Wednesday, January 03, 2007

Key to winning at Happy Days: stay out of hands

Played the midnight tournament at Happy Days Casino last night ($25 entry fee), won both match plays (+$40), some additional blackjack (+$5), placed fifth (+$52), ending up net +$72. One very loud guy at the table -- from his loud, social demeanor; his shiny silk tie; his short buzzcut hair; and his discussion of 2006 model year car deals, I think he was a car salesman -- really made me focus on my play, and the table image I was projecting.

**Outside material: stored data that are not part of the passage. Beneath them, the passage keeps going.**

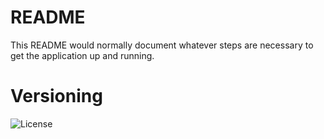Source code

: # README

This README would normally document whatever steps are necessary to get the
application up and running.

# Versioning
![License](https://img.shields.io/github/license/mvivarmaas/QueueShare)
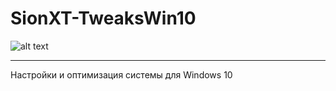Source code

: # SionXT-TweaksWin10  
![alt text](https://img.shields.io/badge/Windows%2010-0078D6?logo=windows&logoColor=white)
____
 Настройки и оптимизация системы для Windows 10
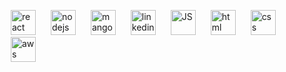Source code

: ![react](https://github.com/user-attachments/assets/c93c0cd9-37c2-4e16-9b7f-42639099d9e8)
![nodejs](https://github.com/user-attachments/assets/be1bac17-2d7f-4d17-af48-b03dcac006a3)
![mangoDB](https://github.com/user-attachments/assets/f93a6f43-82ff-47c6-abe1-ffe23f209bae)
![linkedin](https://github.com/user-attachments/assets/56152461-dd4d-42dd-811e-8327329bdd3b)
![JS](https://github.com/user-attachments/assets/8c1f8b78-4ccc-4211-96d3-7cb1aece10ea)
![html](https://github.com/user-attachments/assets/8d0bf949-eec4-4b32-b8c2-8f4da733e4b4)
![css](https://github.com/user-attachments/assets/6e359184-129e-4350-8326-7d84ce7a0e81)
![aws](https://github.com/user-attachments/assets/04a65b40-e2d9-426a-9ae5-26157840ea66)

<!DOCTYPE html>
<html lang="en">
<head>
    <meta charset="UTF-8">
    <meta name="viewport" content="width=device-width, initial-scale=1.0">
    <title>GitHub profile</title>
    <style>
.profile{
    position: relative;
    width:600px;
    height:700px;
    border: 1px solid black;
}
.center{
    text-align: center;
}
.line{
    border: 1px solid rgb(193, 193, 193);
    width: 100%;
}
.btnf{
    margin: 0 15px 0 15px;
    width: 100px;
    height: 30px;
    border: 1px solid black;
    border-radius: 5px;
    background-image: linear-gradient(to right, rgb(0, 132, 255),pink);
    -webkit-box-shadow: 0px 0px 3px 0px rgba(0,0,0,0.75);
    -moz-box-shadow: 0px 0px 3px 0px rgba(0,0,0,0.75);
    box-shadow: 0px 0px 3px 0px rgba(0,0,0,0.75);
}
.btnr{
    margin: 0 15px 0 15px;
    width: 100px;
    height: 30px;
    border: 1px solid black;
    border-radius: 5px;
    background-image: linear-gradient(to right,white, grey);
    -webkit-box-shadow: inset 0px 0px 3px 1px rgba(0,0,0,0.75);
    -moz-box-shadow: inset 0px 0px 3px 1px rgba(0,0,0,0.75);
    box-shadow: inset 0px 0px 3px 1px rgba(0,0,0,0.75);
}
img{
    width: 40px;
    height: 40px;
    margin: 0 10px 0 10px;
}
.shadow{
    -webkit-box-shadow: 0px 0px 5px 1.5px rgba(0,0,0,0.75);
    -moz-box-shadow: 0px 0px 5px 1.5px rgba(0,0,0,0.75);
    box-shadow: 0px 0px 5px 1.5px rgba(0,0,0,0.75);
}

    </style>
</head>
<body>
<div class="profile">
    <h2 class="center">Hi &#128075, I'm Johnson Rosario 🧑‍💻</h2>
    <br>
    <div class="line"></div>
    <br> 
    <p class="center">I'm learning MERN fullstack development.</p>
    <h3>&#128218 I'm Currently learning...</h3>
    <h4><u>FrontEnd</u></h4>
    <img src="html.png"/>
    <img src="css.png"/>
    <img src="JS.png"/>
    <img src="react.png"/>
    <h4><u>BackEnd , Database & Cloud</u></h4>
    <img src="nodejs.png"/>
    <img src="mangoDB.png"/>
    <img src="aws.png"/>
    <h4><u>Mini projects:</u></h4>
    <a href="https://flames-johnson-rosario.netlify.app/"><button class="btnf">FLAMES APP</button></a>
    <a href="https://resume-johnson-rosario.netlify.app/"><button class="btnr">My Resume</button></a>
    <h4>Connect with me</h4>
    <a href="https://www.linkedin.com/in/johnson-rosario-m/"><img class="shadow" src="linkedin.png"/></a>
</div>
</body>
</html>


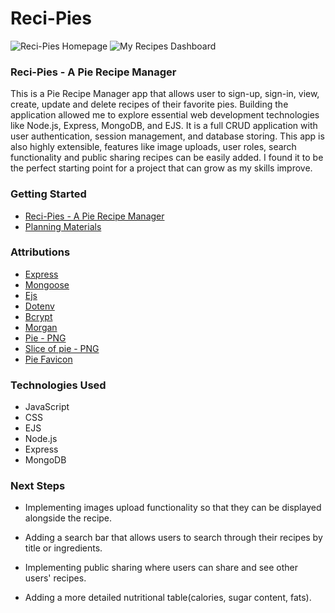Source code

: # Reci-Pies
![Reci-Pies Homepage](https://i.imgur.com/q6gMiJF.png)
![My Recipes Dashboard](https://i.imgur.com/u9fjwYg.png)

### Reci-Pies - A Pie Recipe Manager
 This is a Pie Recipe Manager app that allows user to sign-up, sign-in, view, create, update and delete recipes of their favorite pies. Building the application allowed me to explore essential web development technologies like Node.js, Express, MongoDB, and EJS. It is a full CRUD application with user authentication, session management, and database storing. This app is also highly extensible, features like image uploads, user roles, search functionality and public sharing recipes can be easily added. I found it to be the perfect starting point for a project that can grow as my skills improve. 

### Getting Started 
* [Reci-Pies - A Pie Recipe Manager](https://reci-pies-ef82fcb71f78.herokuapp.com/)
* [Planning Materials](https://trello.com/b/JvV0dhBT/reci-pie)

### Attributions
* [Express](https://www.npmjs.com/package/express)
* [Mongoose](https://www.npmjs.com/package/mongoose)
* [Ejs](https://www.npmjs.com/package/ejs)
* [Dotenv](https://www.npmjs.com/package/dotenv)
* [Bcrypt](https://www.npmjs.com/package/bcrypt)
* [Morgan](https://www.npmjs.com/package/morgan)
* [Pie - PNG](https://www.pngegg.com/en/png-zhbmf)
* [Slice of pie - PNG](https://pngtree.com/freepng/happy-thanksgiving-with-slice-pumpkin-pie_5512168.html)
* [Pie Favicon](https://favicon.io/emoji-favicons/pie/)

### Technologies Used
* JavaScript
* CSS
* EJS
* Node.js
* Express
* MongoDB

### Next Steps

* Implementing images upload functionality so that they can be displayed alongside the recipe.

* Adding a search bar that allows users to search through their recipes by title or ingredients.

* Implementing public sharing where users can share and see other users' recipes. 

* Adding a more detailed nutritional table(calories, sugar content, fats). 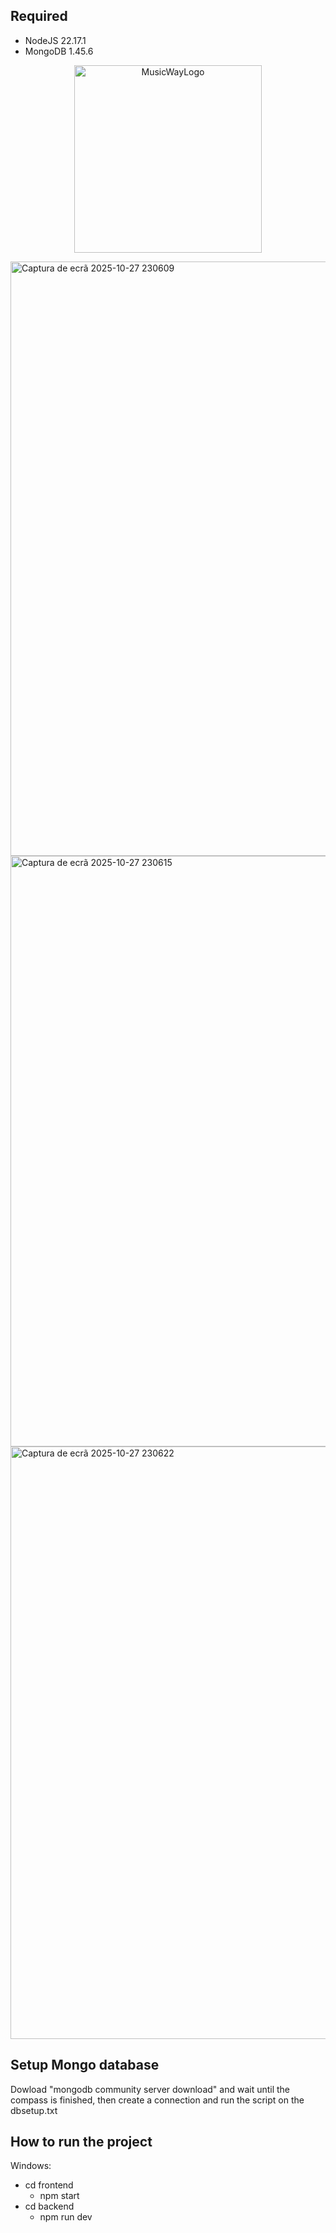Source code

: ## Required 
- NodeJS 22.17.1
- MongoDB 1.45.6

<p align="center">
  <img width="300" height="300" alt="MusicWayLogo" src="https://github.com/user-attachments/assets/8e426b17-0943-4933-b7a5-1bb8c76bafb9" />
</p>
<img width="1904" height="951" alt="Captura de ecrã 2025-10-27 230609" src="https://github.com/user-attachments/assets/792ce636-c011-461f-90c2-00e5f1eb99f3" />
<img width="1903" height="945" alt="Captura de ecrã 2025-10-27 230615" src="https://github.com/user-attachments/assets/28058368-d183-4991-9987-5b4ddbf436bb" />
<img width="1905" height="948" alt="Captura de ecrã 2025-10-27 230622" src="https://github.com/user-attachments/assets/c6527df5-3d63-4353-93c5-4029a6964a2b" />

## Setup Mongo database

Dowload "mongodb community server download" and wait until the compass is finished, then create a connection and run the script on the dbsetup.txt

## How to run the project 

Windows:
- cd frontend
  - npm start
- cd backend
  - npm run dev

Early in the game, I'm dealt AA in middle position. Starting stacks are 5000, and everyone's still close to that. UTG raises to 600, and I re-raise to 1500. The cutoff calls, the original raiser calls, and everyone else folds. The flop comes pretty raggy, so I'm sure my aces are good. UTG checks, I put in another 1500, the button thinks for a minute, and calls. UTG folds, and the turn is a Q. I push all in. The button folds, and I muck my cards.

The car salesman (in seat 8) says something to the effect of "Nicely played. I can tell you didn't have anything. Why didn't you show?" I'm in seat 3, and I glance around the table. "Nobody paid to see it," I say. He's not sure what to make of that comment.

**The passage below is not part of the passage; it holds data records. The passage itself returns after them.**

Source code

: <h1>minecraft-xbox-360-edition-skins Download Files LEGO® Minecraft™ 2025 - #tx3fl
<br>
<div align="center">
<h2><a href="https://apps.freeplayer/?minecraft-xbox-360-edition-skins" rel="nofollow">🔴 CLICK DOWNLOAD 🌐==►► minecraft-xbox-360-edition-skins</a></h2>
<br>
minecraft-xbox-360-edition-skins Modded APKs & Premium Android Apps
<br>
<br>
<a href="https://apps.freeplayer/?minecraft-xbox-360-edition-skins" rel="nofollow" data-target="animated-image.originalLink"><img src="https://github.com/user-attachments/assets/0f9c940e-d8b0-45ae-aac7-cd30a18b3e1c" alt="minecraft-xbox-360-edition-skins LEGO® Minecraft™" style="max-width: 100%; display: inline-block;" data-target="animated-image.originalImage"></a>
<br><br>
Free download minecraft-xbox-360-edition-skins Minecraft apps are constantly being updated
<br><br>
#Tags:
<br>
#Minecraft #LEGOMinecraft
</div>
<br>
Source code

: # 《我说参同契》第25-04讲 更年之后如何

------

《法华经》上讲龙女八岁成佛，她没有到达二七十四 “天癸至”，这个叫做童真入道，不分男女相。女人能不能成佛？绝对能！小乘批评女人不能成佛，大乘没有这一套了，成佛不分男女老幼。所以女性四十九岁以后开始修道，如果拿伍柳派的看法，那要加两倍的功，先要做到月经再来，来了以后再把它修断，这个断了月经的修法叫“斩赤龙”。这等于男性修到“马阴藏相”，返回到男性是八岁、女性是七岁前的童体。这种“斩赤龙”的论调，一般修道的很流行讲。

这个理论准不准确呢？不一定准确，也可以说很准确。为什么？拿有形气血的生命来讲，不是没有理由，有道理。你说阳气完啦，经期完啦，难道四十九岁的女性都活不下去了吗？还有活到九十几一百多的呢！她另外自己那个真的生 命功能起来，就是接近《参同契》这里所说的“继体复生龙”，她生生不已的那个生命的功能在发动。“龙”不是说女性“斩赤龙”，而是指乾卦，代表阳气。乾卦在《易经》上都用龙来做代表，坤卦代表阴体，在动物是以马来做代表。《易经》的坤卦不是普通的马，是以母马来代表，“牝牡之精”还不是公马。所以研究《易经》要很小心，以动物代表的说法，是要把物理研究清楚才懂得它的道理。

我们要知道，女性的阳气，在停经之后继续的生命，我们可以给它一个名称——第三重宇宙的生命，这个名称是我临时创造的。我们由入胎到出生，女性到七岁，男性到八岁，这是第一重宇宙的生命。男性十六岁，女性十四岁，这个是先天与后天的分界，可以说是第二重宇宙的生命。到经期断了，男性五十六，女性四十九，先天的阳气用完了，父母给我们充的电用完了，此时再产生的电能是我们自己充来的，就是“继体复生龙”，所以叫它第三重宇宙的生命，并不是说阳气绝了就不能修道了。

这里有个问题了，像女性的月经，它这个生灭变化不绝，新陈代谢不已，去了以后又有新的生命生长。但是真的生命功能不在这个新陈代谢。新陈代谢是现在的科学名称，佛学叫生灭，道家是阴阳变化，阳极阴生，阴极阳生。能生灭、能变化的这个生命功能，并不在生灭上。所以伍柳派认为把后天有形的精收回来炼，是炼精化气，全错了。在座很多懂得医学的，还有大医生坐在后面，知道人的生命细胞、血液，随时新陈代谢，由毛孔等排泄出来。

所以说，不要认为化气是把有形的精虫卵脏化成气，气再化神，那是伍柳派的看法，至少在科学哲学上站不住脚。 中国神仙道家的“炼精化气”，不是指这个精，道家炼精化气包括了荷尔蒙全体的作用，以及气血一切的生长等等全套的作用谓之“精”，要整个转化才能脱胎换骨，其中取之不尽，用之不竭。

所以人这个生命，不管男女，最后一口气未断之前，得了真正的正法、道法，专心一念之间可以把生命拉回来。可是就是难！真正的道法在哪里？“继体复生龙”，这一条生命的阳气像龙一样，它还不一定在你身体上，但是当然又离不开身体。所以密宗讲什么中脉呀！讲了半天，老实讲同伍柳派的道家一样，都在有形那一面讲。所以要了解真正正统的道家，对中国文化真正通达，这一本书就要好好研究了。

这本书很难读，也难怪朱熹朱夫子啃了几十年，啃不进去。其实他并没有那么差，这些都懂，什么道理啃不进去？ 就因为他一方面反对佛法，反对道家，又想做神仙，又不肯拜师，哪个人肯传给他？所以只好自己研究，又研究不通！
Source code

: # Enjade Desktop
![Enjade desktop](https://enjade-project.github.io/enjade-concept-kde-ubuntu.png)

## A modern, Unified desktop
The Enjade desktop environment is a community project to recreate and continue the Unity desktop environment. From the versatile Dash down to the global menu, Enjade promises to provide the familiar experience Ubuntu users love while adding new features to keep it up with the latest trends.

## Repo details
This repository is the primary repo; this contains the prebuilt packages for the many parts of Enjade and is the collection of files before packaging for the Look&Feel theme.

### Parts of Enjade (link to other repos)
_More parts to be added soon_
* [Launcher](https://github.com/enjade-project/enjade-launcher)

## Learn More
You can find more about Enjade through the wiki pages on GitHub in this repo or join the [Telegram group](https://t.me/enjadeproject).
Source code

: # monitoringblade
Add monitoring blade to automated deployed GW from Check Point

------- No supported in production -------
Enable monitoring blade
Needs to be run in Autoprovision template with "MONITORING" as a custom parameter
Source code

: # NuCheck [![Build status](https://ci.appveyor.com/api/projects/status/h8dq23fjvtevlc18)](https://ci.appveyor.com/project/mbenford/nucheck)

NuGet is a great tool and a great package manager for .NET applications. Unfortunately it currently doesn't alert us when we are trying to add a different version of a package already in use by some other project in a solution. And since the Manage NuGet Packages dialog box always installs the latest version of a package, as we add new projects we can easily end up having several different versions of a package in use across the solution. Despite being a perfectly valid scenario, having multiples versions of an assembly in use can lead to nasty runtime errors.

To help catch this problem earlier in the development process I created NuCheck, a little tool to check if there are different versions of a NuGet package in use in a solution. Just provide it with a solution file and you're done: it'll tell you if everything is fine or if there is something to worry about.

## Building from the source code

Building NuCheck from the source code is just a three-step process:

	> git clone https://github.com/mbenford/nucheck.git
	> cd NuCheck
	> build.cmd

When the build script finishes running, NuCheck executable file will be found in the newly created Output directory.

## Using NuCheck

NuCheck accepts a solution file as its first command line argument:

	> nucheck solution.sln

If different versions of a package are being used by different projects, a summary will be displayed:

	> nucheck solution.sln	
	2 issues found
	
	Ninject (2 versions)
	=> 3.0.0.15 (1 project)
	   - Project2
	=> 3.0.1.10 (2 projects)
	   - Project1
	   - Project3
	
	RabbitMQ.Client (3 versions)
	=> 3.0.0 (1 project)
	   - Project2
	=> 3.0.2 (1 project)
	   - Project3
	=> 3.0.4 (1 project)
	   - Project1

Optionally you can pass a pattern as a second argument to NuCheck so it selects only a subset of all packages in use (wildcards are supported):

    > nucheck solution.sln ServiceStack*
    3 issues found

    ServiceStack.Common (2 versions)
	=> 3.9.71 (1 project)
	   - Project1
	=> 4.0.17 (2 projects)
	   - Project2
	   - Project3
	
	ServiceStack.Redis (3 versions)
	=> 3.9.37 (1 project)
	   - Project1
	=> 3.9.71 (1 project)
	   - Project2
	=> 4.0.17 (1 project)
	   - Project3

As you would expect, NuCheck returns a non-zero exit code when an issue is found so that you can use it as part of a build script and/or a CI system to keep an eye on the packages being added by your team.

Twice over the next 30 minutes, I'm in the pot with the best hand, and get outdrawn. (The guy to my left gets pocket kings four times over the course of the night, getting beat all four times, including once at the final table to go out in 8th place.) Each time was an all-in (against smaller stacks), so my quality cards are shown. Car salesman points out my quality hands to the table: "You're playing exactly right, but you're not winning the hands," he says. "Guess you can throw your well thought-out poker theories right out the window. What 'cha gonna do?"

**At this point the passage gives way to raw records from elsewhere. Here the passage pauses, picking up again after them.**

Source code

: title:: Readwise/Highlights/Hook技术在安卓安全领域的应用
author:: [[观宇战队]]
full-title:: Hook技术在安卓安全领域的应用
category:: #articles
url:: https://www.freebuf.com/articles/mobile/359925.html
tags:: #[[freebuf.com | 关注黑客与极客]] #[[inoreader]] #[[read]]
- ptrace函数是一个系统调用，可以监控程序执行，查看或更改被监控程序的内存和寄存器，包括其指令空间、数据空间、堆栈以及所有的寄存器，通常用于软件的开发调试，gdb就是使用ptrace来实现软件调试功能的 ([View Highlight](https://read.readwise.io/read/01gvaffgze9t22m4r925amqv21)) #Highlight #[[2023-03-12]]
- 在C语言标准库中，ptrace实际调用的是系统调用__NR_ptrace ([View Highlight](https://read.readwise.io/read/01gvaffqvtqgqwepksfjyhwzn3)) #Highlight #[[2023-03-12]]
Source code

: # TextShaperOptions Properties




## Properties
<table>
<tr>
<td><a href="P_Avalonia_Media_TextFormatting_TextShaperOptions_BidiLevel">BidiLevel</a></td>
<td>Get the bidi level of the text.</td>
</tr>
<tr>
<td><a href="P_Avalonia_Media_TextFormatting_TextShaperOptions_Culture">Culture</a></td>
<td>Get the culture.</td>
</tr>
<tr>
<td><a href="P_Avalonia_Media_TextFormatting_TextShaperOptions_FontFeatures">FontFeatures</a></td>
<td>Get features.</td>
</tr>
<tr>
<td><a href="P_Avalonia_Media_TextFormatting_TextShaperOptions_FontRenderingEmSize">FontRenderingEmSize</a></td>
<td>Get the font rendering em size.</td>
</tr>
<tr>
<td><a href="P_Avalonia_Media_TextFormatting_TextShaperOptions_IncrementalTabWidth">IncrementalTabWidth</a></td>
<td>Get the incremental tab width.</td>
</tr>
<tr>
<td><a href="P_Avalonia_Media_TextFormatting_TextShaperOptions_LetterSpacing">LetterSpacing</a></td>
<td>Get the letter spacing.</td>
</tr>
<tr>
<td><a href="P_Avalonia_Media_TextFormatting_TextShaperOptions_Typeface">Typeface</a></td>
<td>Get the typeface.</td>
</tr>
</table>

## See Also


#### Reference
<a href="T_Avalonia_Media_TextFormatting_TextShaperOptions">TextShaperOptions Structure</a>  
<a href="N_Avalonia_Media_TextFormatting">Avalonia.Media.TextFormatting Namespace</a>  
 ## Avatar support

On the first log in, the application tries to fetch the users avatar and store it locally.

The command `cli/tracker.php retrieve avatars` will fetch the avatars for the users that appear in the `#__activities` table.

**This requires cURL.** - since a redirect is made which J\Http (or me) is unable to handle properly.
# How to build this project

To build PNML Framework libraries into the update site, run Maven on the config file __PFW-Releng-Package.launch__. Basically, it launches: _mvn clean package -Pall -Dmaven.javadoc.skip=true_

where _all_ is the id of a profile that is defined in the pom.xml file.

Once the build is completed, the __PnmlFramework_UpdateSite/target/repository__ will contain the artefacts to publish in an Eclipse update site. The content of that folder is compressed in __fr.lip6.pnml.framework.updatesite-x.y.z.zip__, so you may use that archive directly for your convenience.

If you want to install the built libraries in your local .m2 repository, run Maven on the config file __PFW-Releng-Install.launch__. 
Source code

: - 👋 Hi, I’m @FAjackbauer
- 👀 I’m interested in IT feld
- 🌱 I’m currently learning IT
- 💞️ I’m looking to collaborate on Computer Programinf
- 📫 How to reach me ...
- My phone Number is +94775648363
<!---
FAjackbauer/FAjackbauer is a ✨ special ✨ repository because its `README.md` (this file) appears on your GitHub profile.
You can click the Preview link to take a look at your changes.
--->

"Deuce seven, all the way to the river," I answer. The table's amused.

About 20 minutes later, with 23 players left, I get moved to another table. One hand later, I'm moved back to my original table, but now in seat 6, one away from the car salesman. The blinds are moving up, and because of the table image I have set for myself, I'm able to steal car salesman's blinds twice with marginal hands. He'll call almost anyone else at the table, but not me.

I've got a relatively small stack, but I know the other looser players will quickly start knocking each other out now, so I muck pocket threes, KJo, and pocket sixes when faced with a raiser ahead of me. These hands might have won, but at this point, it's just about survival.

My stack is pathetically small -- 11000 -- but I make it to the final table, with blinds at 4000/8000. The ten of us make the "Happy Days Special" deal: 6th-10th get $25; 10% of the pool is a dealer tip. I'm at least going to get my buyin back. Lucky for me, I draw the button, which gives me one orbit to get a good hand. The best I get is Q9s, with five hands to go before the blind, and I fold it. Nothing else comes. With 8 players left, I post my 8000 blind.

Everyone folds, including the small blind. "Looks like I get to live to see another day." I say. Now with 15000, I post the small blind, and fold it in the face of an all-in when I get a garbage hand.

With 11000 left, I get another two bad hands, then the blinds go up to 5000/10000, and we color up. The 11000 becomes 15000, meaning I'll get to the small blind if I have to. No good hands come, but three more players drop out -- two of them in a monster three-way all-in fest. I'm in the positive money. In the big blind, I push all in pre-flop with KJo. It's folded to the small blind (a big stack), who calls me with T7o. A ten hits the flop, nothing helps me, IGHN.

If I'd played those low pocket pairs close to bubbleville, or if I'd have run with the Q9s, I don't think I'd have made it as far. It seems like folding anything less than a premium hand is the key to placing in the money at Happy Days.

The key to placing in the big money, on the other hand, is to call smaller stacks all-ins with losing hands (K9o against AT), then get lucky when a four-on-the-board flush hits you. This happened more times than I can count last night. Too risky for me to play that way.

(Also, I ran into a former scout from when I was scoutmaster -- Kaspar was in the tournament, too, and although he looked forward to knocking me out, we never made it to the same table.)